◆ Goal of the exercise
Output all the records word for word. Drop the pictures.

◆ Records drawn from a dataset
• • • • • • •
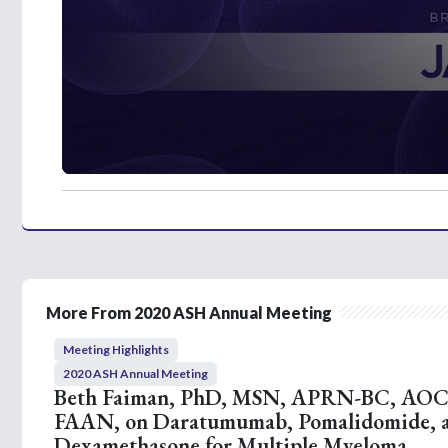
0
s
e
c
o
n
d
s
o
More From 2020 ASH Annual Meeting
f
3
Meeting Highlights
m
i
2020 ASH Annual Meeting
n
Beth Faiman, PhD, MSN, APRN-BC, AO
u
FAAN, on Daratumumab, Pomalidomide, 
t
e
Dexamethasone for Multiple Myeloma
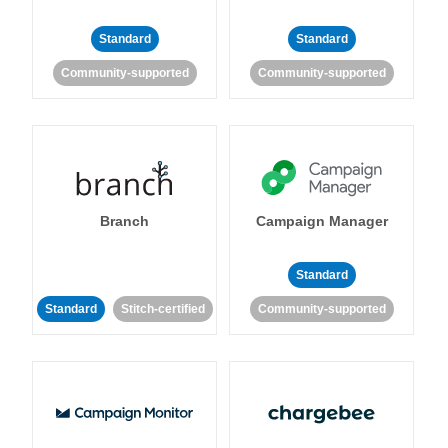
Standard
Standard
Community-supported
Community-supported
Branch
Campaign Manager
Standard
Standard
Stitch-certified
Community-supported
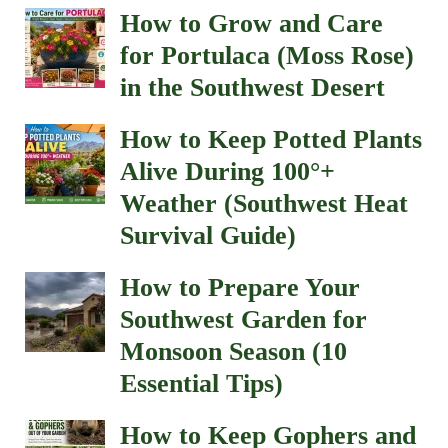
How to Grow and Care
for Portulaca (Moss Rose)
in the Southwest Desert
How to Keep Potted Plants
Alive During 100°+
Weather (Southwest Heat
Survival Guide)
How to Prepare Your
Southwest Garden for
Monsoon Season (10
Essential Tips)
How to Keep Gophers and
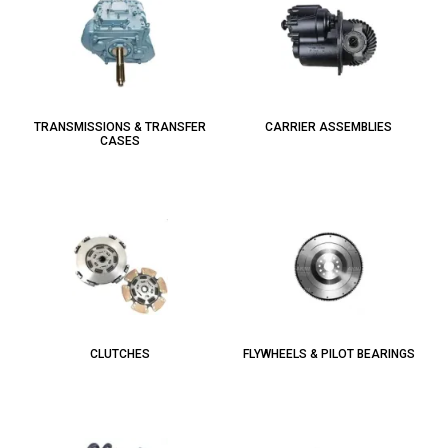
TRANSMISSIONS & TRANSFER
CARRIER ASSEMBLIES
CASES
CLUTCHES
FLYWHEELS & PILOT BEARINGS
• • • • • • •
◆ Answer
0
s
e
c
o
n
d
s
o
More From 2020 ASH Annual Meeting
f
3
Meeting Highlights
m
i
2020 ASH Annual Meeting
n
Beth Faiman, PhD, MSN, APRN-BC, AO
u
FAAN, on Daratumumab, Pomalidomide, 
t
e
Dexamethasone for Multiple Myeloma
Standard
Standard
Community-supported
Community-supported
Branch
Campaign Manager
Standard
Standard
Stitch-certified
Community-supported
How to Grow and Care
for Portulaca (Moss Rose)
in the Southwest Desert
How to Keep Potted Plants
Alive During 100°+
Weather (Southwest Heat
Survival Guide)
How to Prepare Your
Southwest Garden for
Monsoon Season (10
Essential Tips)
How to Keep Gophers and
TRANSMISSIONS & TRANSFER
CARRIER ASSEMBLIES
CASES
CLUTCHES
FLYWHEELS & PILOT BEARINGS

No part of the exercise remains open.